C’est en effet en août 1994 qu’Alger avait décidé de fermer sa longue frontière (quelque 1 500 km) avec Rabat après un attentat à Marrakech, dont le royaume rendait responsables les services de renseignements algériens. Et Rabat rappelle toujours que la fermeture n’est pas de son fait et fustige une « mauvaise volonté » du voisin, dont le but serait de contrer coûte que coûte l’influence régionale du royaume.
La mésentente entre Alger et Rabat pèse aussi sur la lutte contre les réseaux d’immigration clandestine. Impactée du fait de la forte pression à ses frontières sud, l’Union européenne semble inapte à favoriser un rapprochement. Mais le plus grand gâchis reste économique.

Un potentiel économique

A court terme, il est vraisemblable que le Maroc, dont l’économie et la main-d’œuvre sont plus compétitives et diversifiées que celles de l’Algérie, tirerait de la réouverture des frontières des dividendes supérieurs à ceux de son voisin. C’est, pour une large part, ce sentiment de faire au Maroc un cadeau sans contrepartie qui explique que le président Bouteflika n’ait jamais répondu aux appels à la réouverture réitérés ces dernières années par Mohammed VI. Forte de ses impressionnantes réserves en devises, l’Algérie ne souhaite pas renflouer les caisses de son voisin.
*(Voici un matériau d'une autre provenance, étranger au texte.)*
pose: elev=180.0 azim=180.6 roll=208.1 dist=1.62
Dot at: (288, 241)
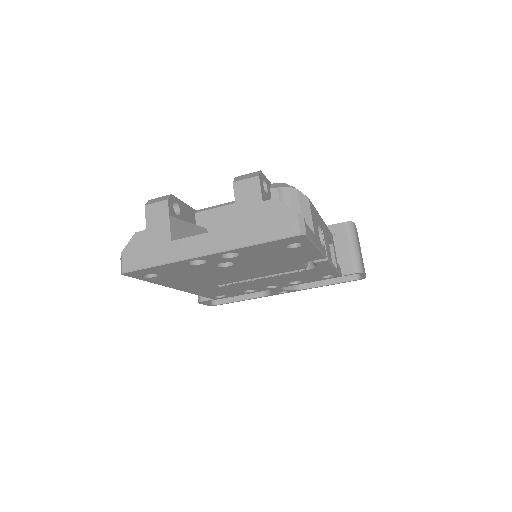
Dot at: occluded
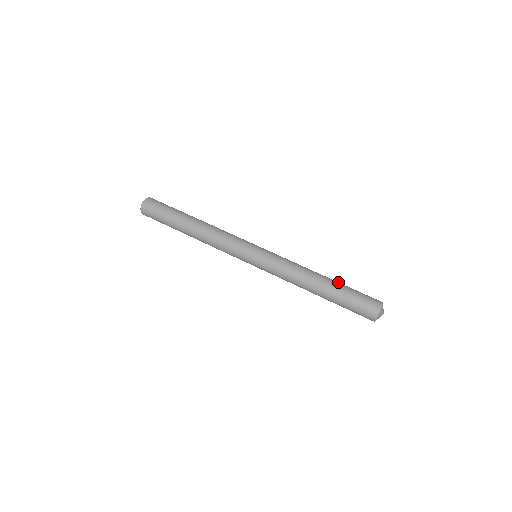
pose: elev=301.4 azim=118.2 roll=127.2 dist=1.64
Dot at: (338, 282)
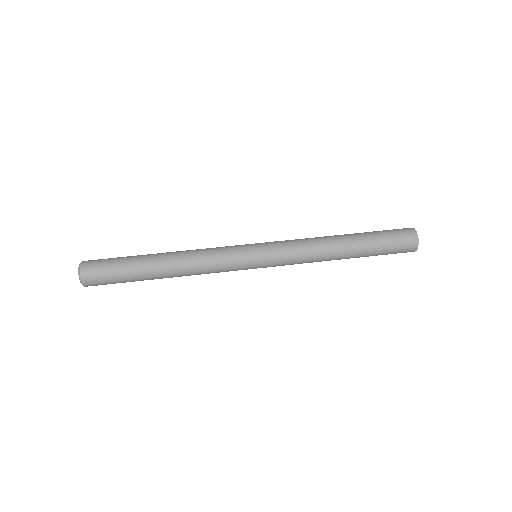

Reste que ce raisonnement, qui relève du nationalisme d’État, ne tient ni à moyen terme ni à long terme.
Un « Maghreb central » où la libre circulation serait la règle et le marché du travail ouvert ferait gagner aux trois pays qui le composent deux points de croissance par an. Et le PIB réel par habitant, si l’on en croit la Banque mondiale, augmenterait plus vite en Algérie qu’au Maroc.

À ce coût du non-Maghreb s’ajoute celui, pour les deux voisins, de dépenses militaires toujours plus lourdes, nécessitées par le maintien d’un rapport des forces budgétivore : 5 milliards de dollars pour le Maroc en 2012 (le double pour l’Algérie), qui pèsent d’autant plus sur les finances du royaume que les devises dont dispose ce dernier sont étroitement liées non pas à la production passive d’hydrocarbures, mais à ses propres performances économiques. Jusqu’à quand le Maghreb continuera-t-il de marcher sur la tête ? Diverses études ont relevé que le commerce entre les cinq pays de l’Union du Maghreb arabe (UMA, créée en 1989 mais dont la mise en œuvre est au point mort) ne représentait que 3 % de leurs échanges globaux, ce qui en fait la région la moins intégrée au monde. La réouverture n’a jamais été aussi lointaine.